Deep Learning for Mitral Annulus Delineation in 3D Transesophageal Echocardiography

Publication details

  • Supervised by: Samset, Eigil; Solberg, Anne H Schistad; Thomas, Sarina; Volgyes, David
  • Publisher: Universitetet i Oslo
  • Link:

Valvular heart disease is a significant health concern, particularly in aging populations, with mitral valve disease being among the most common. Three-dimensional transesophageal echocardiography (TEE) provides high-quality imaging for assessing the mitral valve. Delineating the mitral annulus in 3D images is an important step for accurate quantitative morphological assessment of the valve. However, manual analysis is time-consuming and prone to interobserver variability.

Deep learning is a class of machine learning methods that has led to significant progress across an extensive range of applications. In medical imaging, it has enabled improvements across a wide array of tasks, including classification, segmentation, and landmark detection. In this thesis, deep learning is applied to automate the delineation of the mitral annulus from 3D TEE images.

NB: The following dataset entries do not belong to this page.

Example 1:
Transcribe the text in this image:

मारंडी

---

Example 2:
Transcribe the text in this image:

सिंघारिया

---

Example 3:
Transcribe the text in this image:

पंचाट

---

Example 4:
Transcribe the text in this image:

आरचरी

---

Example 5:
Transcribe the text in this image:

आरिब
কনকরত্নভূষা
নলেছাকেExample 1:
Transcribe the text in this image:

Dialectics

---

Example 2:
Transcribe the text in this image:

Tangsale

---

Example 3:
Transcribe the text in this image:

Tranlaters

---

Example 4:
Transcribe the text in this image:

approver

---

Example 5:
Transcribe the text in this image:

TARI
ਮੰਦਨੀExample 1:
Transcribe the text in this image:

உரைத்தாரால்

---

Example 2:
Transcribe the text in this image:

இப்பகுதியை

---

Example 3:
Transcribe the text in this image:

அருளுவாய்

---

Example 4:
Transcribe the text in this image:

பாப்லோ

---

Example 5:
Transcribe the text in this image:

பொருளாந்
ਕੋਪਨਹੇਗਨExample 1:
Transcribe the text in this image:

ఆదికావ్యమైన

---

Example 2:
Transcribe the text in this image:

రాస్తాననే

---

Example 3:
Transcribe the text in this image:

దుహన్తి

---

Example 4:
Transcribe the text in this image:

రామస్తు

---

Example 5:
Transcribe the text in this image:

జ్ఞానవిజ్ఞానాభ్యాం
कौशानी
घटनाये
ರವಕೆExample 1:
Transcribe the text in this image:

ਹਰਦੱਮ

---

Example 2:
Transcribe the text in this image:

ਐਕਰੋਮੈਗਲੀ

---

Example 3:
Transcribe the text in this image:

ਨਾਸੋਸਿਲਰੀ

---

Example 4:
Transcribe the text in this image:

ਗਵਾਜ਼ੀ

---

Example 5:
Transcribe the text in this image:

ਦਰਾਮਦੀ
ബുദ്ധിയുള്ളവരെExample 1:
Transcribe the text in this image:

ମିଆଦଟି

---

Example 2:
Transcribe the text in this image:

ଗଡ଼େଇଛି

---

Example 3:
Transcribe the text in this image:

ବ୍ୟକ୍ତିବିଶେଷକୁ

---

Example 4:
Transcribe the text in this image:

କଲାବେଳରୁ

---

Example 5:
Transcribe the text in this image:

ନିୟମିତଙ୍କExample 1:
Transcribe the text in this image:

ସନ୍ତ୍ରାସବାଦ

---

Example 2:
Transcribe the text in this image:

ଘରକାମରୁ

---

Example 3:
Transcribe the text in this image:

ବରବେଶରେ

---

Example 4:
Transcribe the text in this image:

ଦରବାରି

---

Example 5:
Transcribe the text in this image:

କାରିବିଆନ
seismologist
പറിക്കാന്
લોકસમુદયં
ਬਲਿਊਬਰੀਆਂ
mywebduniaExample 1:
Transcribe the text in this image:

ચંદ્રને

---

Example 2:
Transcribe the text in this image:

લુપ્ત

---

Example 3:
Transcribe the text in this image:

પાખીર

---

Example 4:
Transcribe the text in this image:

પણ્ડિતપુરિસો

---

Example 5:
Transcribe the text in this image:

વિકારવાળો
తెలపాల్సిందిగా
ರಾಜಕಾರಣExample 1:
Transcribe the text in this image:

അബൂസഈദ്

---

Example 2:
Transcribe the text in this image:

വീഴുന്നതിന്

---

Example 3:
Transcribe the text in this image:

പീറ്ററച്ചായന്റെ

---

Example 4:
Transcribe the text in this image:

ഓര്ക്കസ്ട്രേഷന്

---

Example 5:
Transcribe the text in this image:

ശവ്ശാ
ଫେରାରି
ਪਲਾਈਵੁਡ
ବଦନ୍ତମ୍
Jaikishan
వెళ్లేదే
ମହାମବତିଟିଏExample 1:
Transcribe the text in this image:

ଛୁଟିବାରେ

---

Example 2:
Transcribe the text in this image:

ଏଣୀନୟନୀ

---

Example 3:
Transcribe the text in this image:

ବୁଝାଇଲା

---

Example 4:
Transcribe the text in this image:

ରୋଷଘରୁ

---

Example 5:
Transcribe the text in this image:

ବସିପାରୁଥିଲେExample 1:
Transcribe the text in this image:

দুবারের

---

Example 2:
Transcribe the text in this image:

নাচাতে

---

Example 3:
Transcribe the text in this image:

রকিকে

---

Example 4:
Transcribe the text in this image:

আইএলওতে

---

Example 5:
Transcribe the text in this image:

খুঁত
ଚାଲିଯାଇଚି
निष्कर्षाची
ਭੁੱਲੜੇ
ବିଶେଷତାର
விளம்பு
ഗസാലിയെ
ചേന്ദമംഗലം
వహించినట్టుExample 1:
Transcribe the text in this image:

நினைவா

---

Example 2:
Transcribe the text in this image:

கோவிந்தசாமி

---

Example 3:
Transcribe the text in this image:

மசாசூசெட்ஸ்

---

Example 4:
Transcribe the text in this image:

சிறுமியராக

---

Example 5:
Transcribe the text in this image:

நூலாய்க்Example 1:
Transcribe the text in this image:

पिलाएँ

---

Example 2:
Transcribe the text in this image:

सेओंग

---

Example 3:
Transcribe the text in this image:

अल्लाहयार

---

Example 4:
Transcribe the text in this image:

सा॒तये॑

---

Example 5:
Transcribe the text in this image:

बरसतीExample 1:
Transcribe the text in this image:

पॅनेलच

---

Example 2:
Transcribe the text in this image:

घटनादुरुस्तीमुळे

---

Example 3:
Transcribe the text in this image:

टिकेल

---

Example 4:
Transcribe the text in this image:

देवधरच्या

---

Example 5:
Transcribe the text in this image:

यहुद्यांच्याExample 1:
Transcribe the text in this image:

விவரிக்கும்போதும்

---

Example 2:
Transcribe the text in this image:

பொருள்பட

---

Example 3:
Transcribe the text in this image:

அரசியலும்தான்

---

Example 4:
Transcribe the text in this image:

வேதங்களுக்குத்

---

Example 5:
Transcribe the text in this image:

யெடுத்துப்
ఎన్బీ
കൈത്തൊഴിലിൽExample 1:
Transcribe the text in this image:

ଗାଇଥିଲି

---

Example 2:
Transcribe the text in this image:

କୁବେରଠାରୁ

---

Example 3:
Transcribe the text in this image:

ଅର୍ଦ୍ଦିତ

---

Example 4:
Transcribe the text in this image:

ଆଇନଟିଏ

The thesis presents a progression of methods across three papers, each building on the last, gradually incorporating more anatomical context and spatial structure. The first paper applies a 2D model with post-processing to enforce annular continuity. The second paper introduces a periodic 3D model using cylindrical coordinates, enabling direct segmentation and prediction of anatomical orientation. The third paper integrates anatomical constraints through a graph-based model to improve the robustness and consistency of the predicted annulus.

The methods were evaluated on annotated 3D TEE datasets, showing accurate and consistent delineation of the mitral annulus across multiple subjects. In addition to the specific application, the thesis proposes a novel loss function and coordinate decoding strategy for deep learning with potential applicability in landmark detection tasks, both in medical and natural images. These Developments support the potential for integration into practical workflows, which could assist clinicians in assessing mitral valves while contributing to automation in cardiac imaging.